### [Brano da leggere]
━━━━━━━━━━
Una delle pagine più nere della “notte della Repubblica”, la tragica ouverture degli anni di piombo. In esergo, gli autori hanno collocato una lirica tratta da Edgar Lee Masters nella traduzione di Fernanda Pivano: l’epitaffio di Carl Hamblin, perseguitato per aver protestato contro un’ingiusta impiccagione di anarchici (il capro espiatorio ideale dall’Ottocento in poi, evocato qui ovviamente non a caso). Una citazione qui appropriata, perché dalla bomba di Piazza Fontana si irradia una Spoon River, un cimitero di vittime per mano di carnefici senza volto. E come in Spoon River, le loro esistenze sono spesso collegate.
━━━━━━━━━━
### [Dati registrati]
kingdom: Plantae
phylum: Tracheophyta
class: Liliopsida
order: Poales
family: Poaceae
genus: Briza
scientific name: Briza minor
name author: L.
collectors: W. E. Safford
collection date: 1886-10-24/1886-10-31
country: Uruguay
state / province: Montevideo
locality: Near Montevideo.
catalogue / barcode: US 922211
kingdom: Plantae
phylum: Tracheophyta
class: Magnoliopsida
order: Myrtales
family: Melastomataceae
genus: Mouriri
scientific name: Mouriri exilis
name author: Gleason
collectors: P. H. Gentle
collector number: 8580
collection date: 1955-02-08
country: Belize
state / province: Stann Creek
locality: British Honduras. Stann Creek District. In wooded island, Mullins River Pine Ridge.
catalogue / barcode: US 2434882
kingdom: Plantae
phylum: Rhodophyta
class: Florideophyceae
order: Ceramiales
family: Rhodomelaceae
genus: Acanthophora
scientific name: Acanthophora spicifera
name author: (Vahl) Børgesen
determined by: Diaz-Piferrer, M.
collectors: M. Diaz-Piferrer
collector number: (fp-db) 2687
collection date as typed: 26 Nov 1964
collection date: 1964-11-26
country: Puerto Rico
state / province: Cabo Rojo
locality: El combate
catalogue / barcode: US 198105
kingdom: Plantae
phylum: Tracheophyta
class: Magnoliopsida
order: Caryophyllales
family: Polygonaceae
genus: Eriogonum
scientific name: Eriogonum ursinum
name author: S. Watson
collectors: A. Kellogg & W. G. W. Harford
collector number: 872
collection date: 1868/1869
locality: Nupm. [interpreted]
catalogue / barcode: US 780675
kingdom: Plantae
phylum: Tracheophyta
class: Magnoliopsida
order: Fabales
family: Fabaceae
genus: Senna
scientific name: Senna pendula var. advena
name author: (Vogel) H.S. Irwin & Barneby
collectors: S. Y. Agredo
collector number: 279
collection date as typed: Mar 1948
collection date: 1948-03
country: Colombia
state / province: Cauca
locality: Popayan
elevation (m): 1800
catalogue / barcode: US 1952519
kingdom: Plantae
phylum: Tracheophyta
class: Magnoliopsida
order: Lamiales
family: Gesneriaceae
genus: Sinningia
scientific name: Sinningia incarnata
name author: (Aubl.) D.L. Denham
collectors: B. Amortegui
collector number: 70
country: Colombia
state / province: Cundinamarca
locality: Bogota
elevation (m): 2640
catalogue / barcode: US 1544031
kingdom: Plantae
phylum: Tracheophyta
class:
━━━━━━━━━━
### [Cosa si chiede]
(1) Riassumi in due frasi il brano su Piazza Fontana.
(2) Rispondi alle seguenti domande sul brano su Piazza Fontana:
(a) Chi ha tradotto la lirica posta in esergo?
(b) Per quale motivo fu perseguitato Carl Hamblin?
(c) Come vengono definiti i carnefici delle vittime?
(3) Prosegui il brano su Piazza Fontana a partire dalla sua ultima frase.

### [Risposte in ordine]
(1) Il brano presenta la bomba di Piazza Fontana come una delle pagine più nere della "notte della Repubblica" e come la tragica ouverture degli anni di piombo. In esergo gli autori hanno posto l'epitaffio di Carl Hamblin di Edgar Lee Masters, nella traduzione di Fernanda Pivano, perché da quella bomba si irradia una Spoon River di vittime di carnefici senza volto, con esistenze spesso collegate.

(2)
(a) Fernanda Pivano.
(b) Per aver protestato contro un'ingiusta impiccagione di anarchici.
(c) Carnefici senza volto.

(3)
Fin dalla prima tavola notiamo la scelta azzeccata del segno de La Tram per quest’opera, evidente del resto fin dalla bella copertina. Un segno realistico ma essenziale, con colori volutamente antinaturalistici e dalle tinte acide. Molto potente anche l’accorgimento per identificare gli esecutori (e, in seguito, i mandanti) della strage, tuttora senza un volto: quello di presentarne la faccia cancellata da un violento tratteggio nero, come si usa talora per “recidere quel volto” su una fotografia. Intuiamo comunque bene, nel corso della narrazione, come si tratti di uno snodo all’interno di quel coacervo di servizi deviati, criminalità organizzata, eversione da strategia della tensione. Ma, in assenza di una verità giudiziaria, il volto resta volutamente anonimo. Come diceva Pasolini (un altro grande scrittore dalla fine perlomeno oscura) parlando di misteri simili: “So, ma non ho le prove”.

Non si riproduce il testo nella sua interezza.